On the other side of the tiled passageway in the small public bar with a red and black tiled floor and old tongue and groove dado. The bar has a Victorian panelled counter and old top and the handpumps have a date of 1947 on them. The only recent change has been to the bar back fitting which was of four sections but the left hand part (which was a post-war addition) was removed in 2017 to create a doorway so staff could serve customers at a new small bar behind. The central upper part of the bar back fitting is genuinely old with mirrored panels but below it are some 1960s changes with modern shelves on a brick base so it looks like casks were stillaged here in the past.

The right hand section of the bar back looks old but not as old as the central section. In addition there is another section on the right hand wall which is definitely post-war. The public bar has fixed seating around the walls that might date from before or just after the war and the stone fireplace dates from c1970. This still remains very traditional with its Britannia type tables and log fires in winter.

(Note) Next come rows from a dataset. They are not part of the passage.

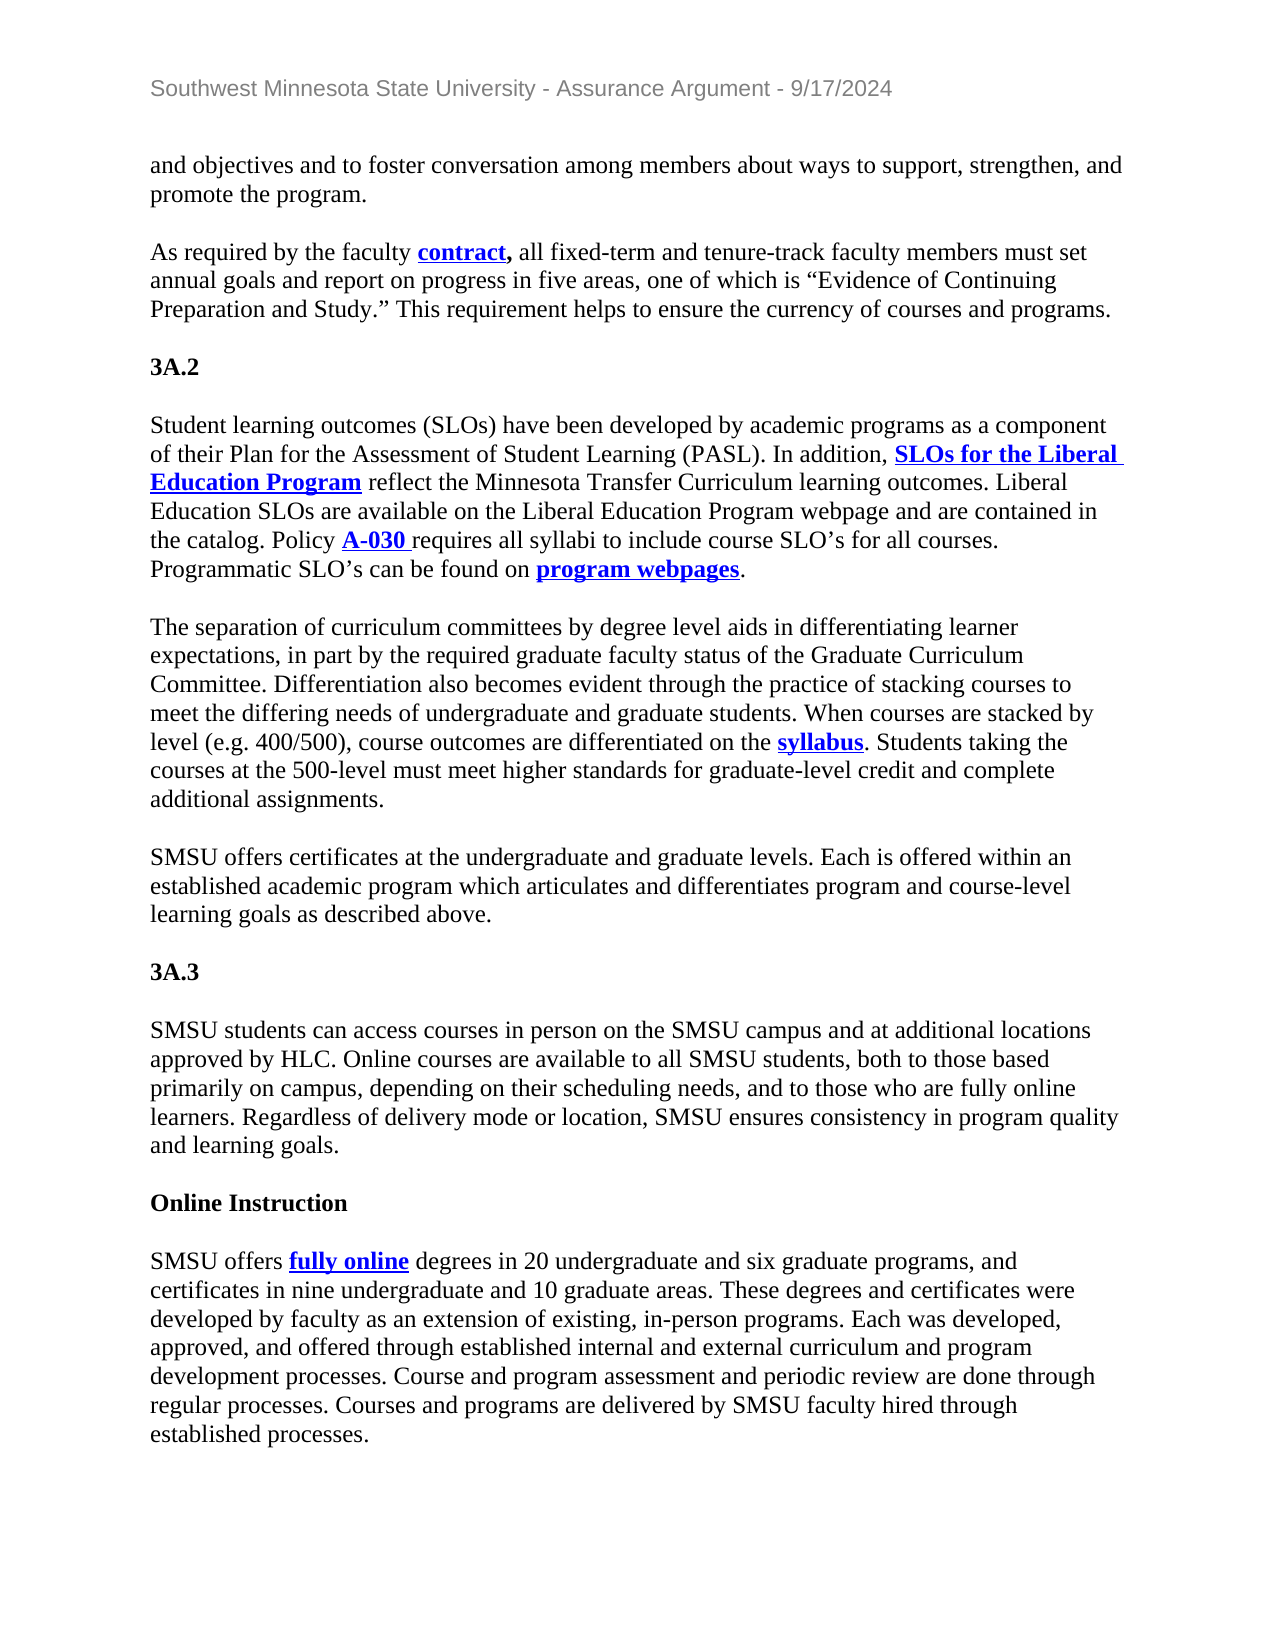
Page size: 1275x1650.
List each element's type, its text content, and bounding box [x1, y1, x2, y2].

text 3A.3 [150, 957, 1125, 986]
text The separation of curriculum committees by degree level aids in differentiating learner expectations, in part by the required graduate faculty status of the Graduate Curriculum Committee. Differentiation also becomes evident through the practice of stacking courses to meet the differing needs of undergraduate and graduate students. When courses are stacked by level (e.g. 400/500), course outcomes are differentiated on the syllabus. Students taking the courses at the 500-level must meet higher standards for graduate-level credit and complete additional assignments. [150, 612, 1125, 813]
text 3A.2 [150, 352, 1125, 381]
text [150, 150, 1125, 207]
text SMSU students can access courses in person on the SMSU campus and at additional locations approved by HLC. Online courses are available to all SMSU students, both to those based primarily on campus, depending on their scheduling needs, and to those who are fully online learners. Regardless of delivery mode or location, SMSU ensures consistency in program quality and learning goals. [150, 1015, 1125, 1159]
text SMSU offers certificates at the undergraduate and graduate levels. Each is offered within an established academic program which articulates and differentiates program and course-level learning goals as described above. [150, 842, 1125, 928]
text Online Instruction [150, 1188, 1125, 1217]
text As required by the faculty contract, all fixed-term and tenure-track faculty members must set annual goals and report on progress in five areas, one of which is “Evidence of Continuing Preparation and Study.” This requirement helps to ensure the currency of courses and programs. [150, 237, 1125, 323]
text Student learning outcomes (SLOs) have been developed by academic programs as a component of their Plan for the Assessment of Student Learning (PASL). In addition, SLOs for the Liberal Education Program reflect the Minnesota Transfer Curriculum learning outcomes. Liberal Education SLOs are available on the Liberal Education Program webpage and are contained in the catalog. Policy A-030 requires all syllabi to include course SLO’s for all courses. Programmatic SLO’s can be found on program webpages. [150, 410, 1125, 582]
text SMSU offers fully online degrees in 20 undergraduate and six graduate programs, and certificates in nine undergraduate and 10 graduate areas. These degrees and certificates were developed by faculty as an extension of existing, in-person programs. Each was developed, approved, and offered through established internal and external curriculum and program development processes. Course and program assessment and periodic review are done through regular processes. Courses and programs are delivered by SMSU faculty hired through established processes. [150, 1246, 1125, 1447]
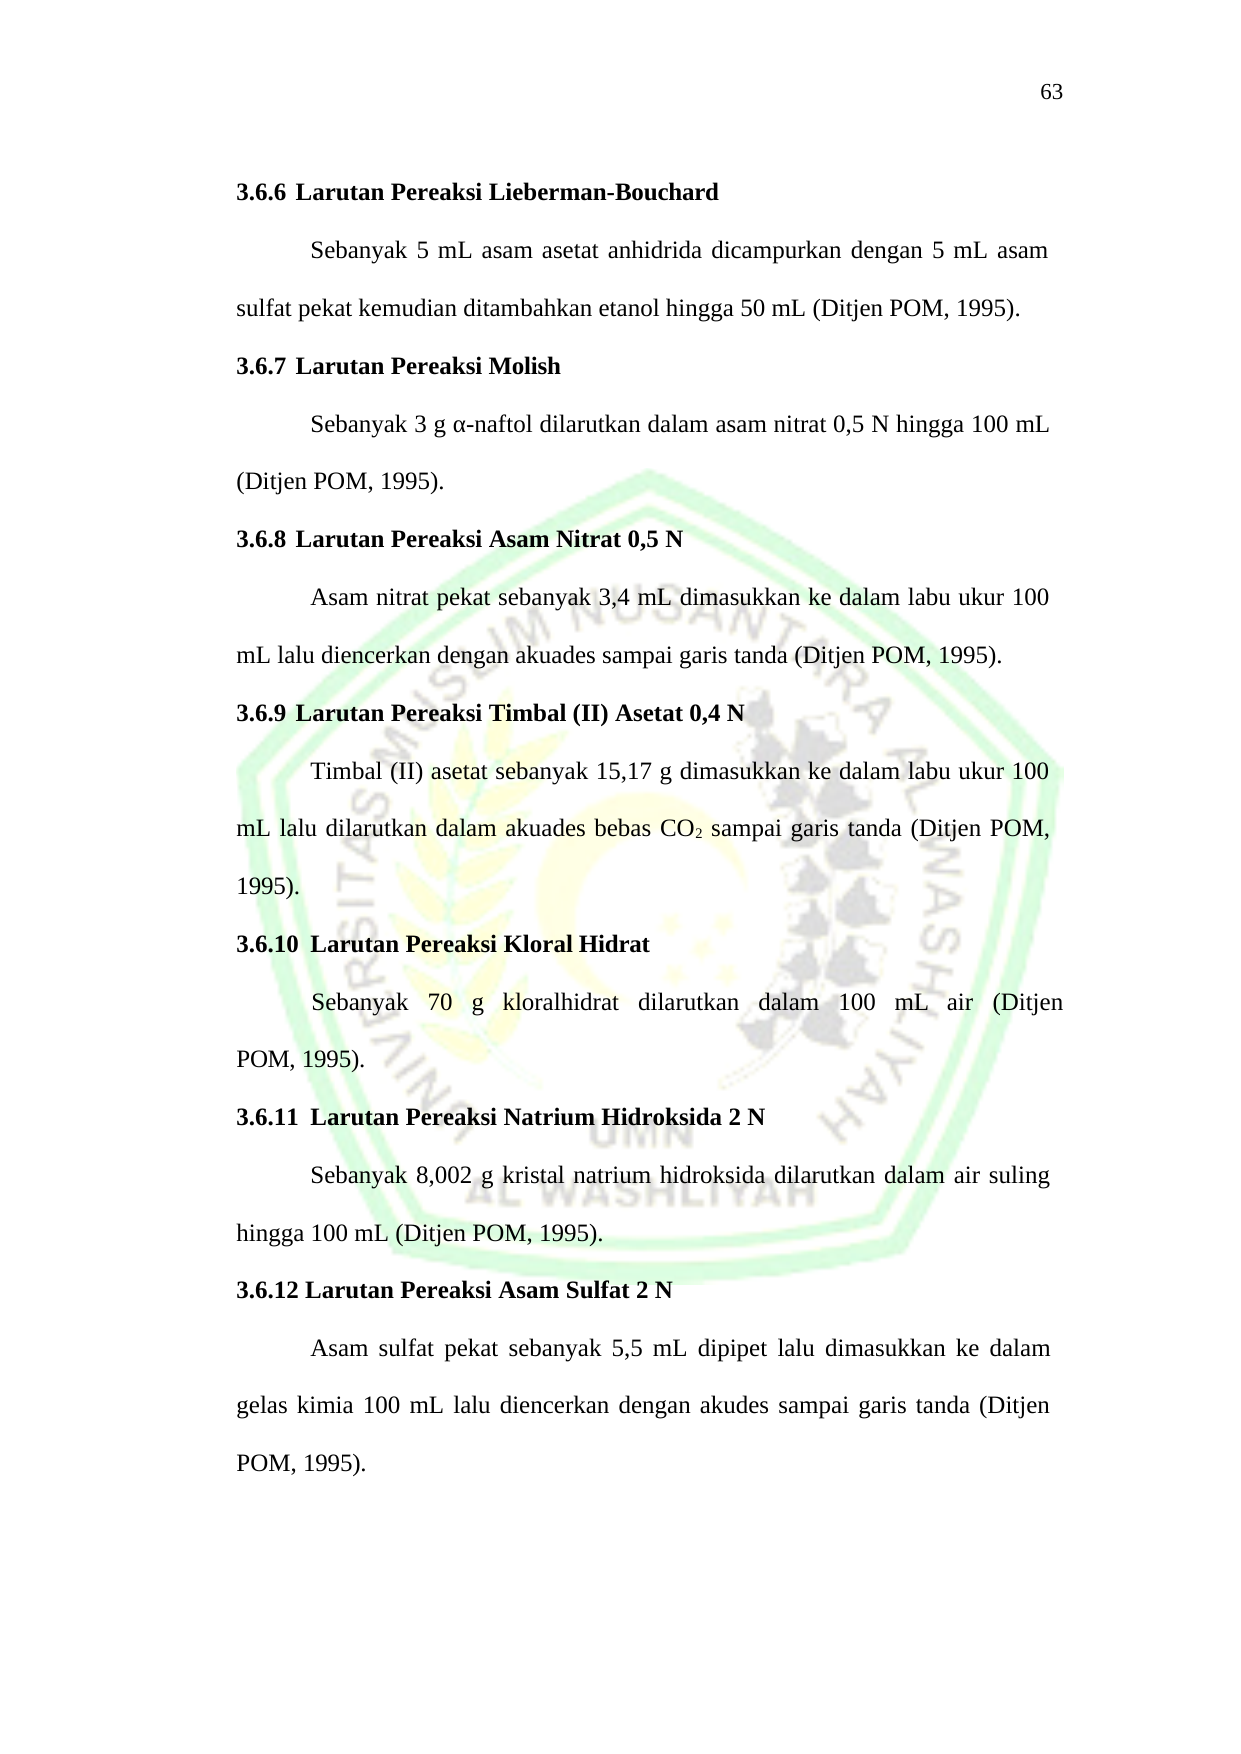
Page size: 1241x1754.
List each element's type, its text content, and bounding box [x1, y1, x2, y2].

text Sebanyak 3 g α-naftol dilarutkan dalam asam nitrat 0,5 N hingga 100 mL (Ditjen POM, 1995). [236, 409, 1051, 495]
subtitle Larutan Pereaksi Timbal (II) Asetat 0,4 N [236, 698, 1063, 727]
text Sebanyak 5 mL asam asetat anhidrida dicampurkan dengan 5 mL asam sulfat pekat kemudian ditambahkan etanol hingga 50 mL (Ditjen POM, 1995). [236, 235, 1049, 321]
subtitle Larutan Pereaksi Lieberman-Bouchard [236, 177, 1063, 206]
subtitle Larutan Pereaksi Natrium Hidroksida 2 N [236, 1102, 1063, 1131]
subtitle Larutan Pereaksi Asam Nitrat 0,5 N [236, 524, 1063, 553]
subtitle Larutan Pereaksi Kloral Hidrat [236, 929, 1063, 958]
text Asam nitrat pekat sebanyak 3,4 mL dimasukkan ke dalam labu ukur 100 mL lalu diencerkan dengan akuades sampai garis tanda (Ditjen POM, 1995). [236, 582, 1050, 668]
text Timbal (II) asetat sebanyak 15,17 g dimasukkan ke dalam labu ukur 100 mL lalu dilarutkan dalam akuades bebas CO2 sampai garis tanda (Ditjen POM, 1995). [236, 756, 1051, 899]
text Asam sulfat pekat sebanyak 5,5 mL dipipet lalu dimasukkan ke dalam gelas kimia 100 mL lalu diencerkan dengan akudes sampai garis tanda (Ditjen POM, 1995). [236, 1333, 1051, 1477]
text 3.6.12 Larutan Pereaksi Asam Sulfat 2 N [236, 1275, 1051, 1304]
subtitle Larutan Pereaksi Molish [236, 351, 1063, 379]
text Sebanyak 70 g kloralhidrat dilarutkan dalam 100 mL air (Ditjen POM, 1995). [236, 987, 1063, 1073]
text Sebanyak 8,002 g kristal natrium hidroksida dilarutkan dalam air suling hingga 100 mL (Ditjen POM, 1995). [236, 1160, 1051, 1247]
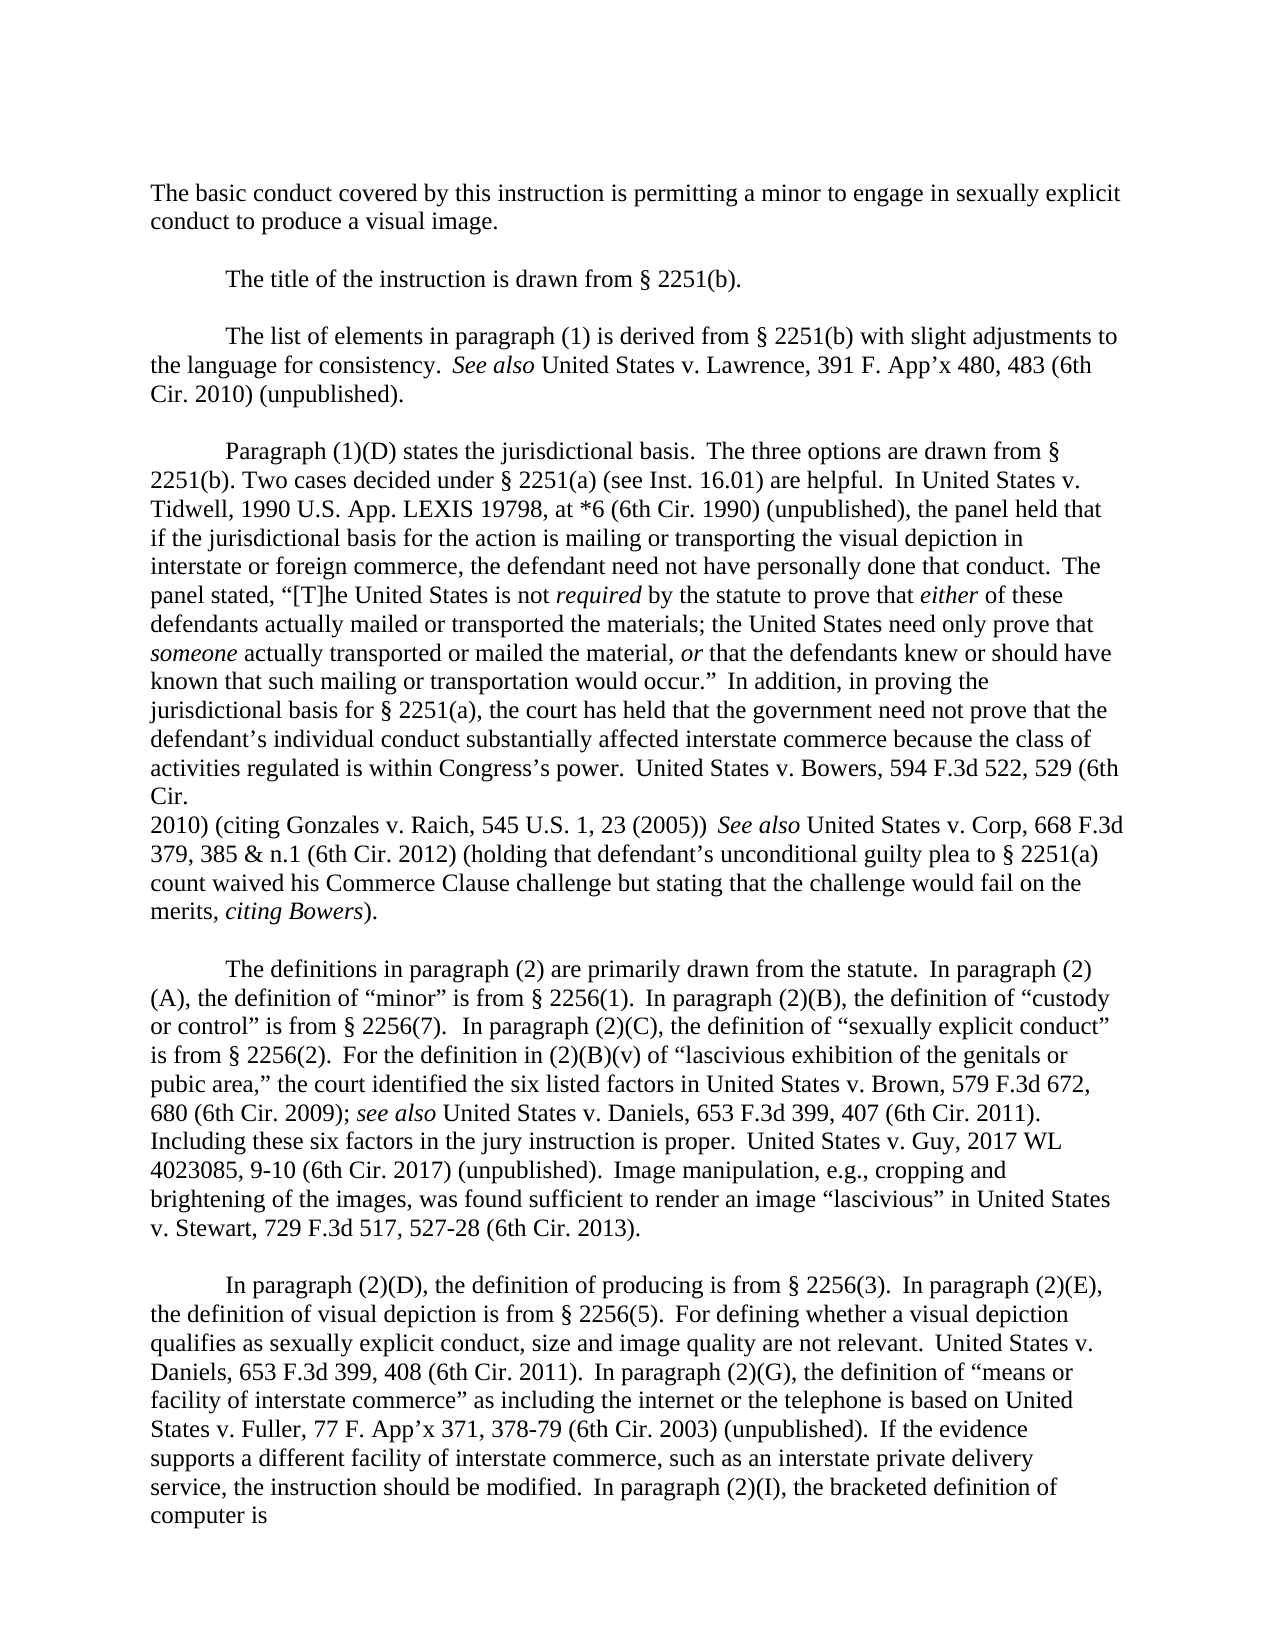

Further back are two rooms that have been brought into use in modern times - a small games room on the left, formerly a living room; and In what used to be the stables there was a large entertainments room which could hold up to 90 and was used for Irish Set Dancing on a Thursday night before the musicians appear, and hosted occasional folk nights. It could also be converted to a skittle alley including a ball return made from plastic drain pipes!

The 2016-7 changes saw the ‘outside’ toilets replaced by new ones situated in the former shop area; the former games room (with a locked door from the front lobby) is now a small modern dining room; the former function room / skittle alley at the rear has been converted into a large dining room; and a new small bar added between the public bar and the new large dining room to serve diners.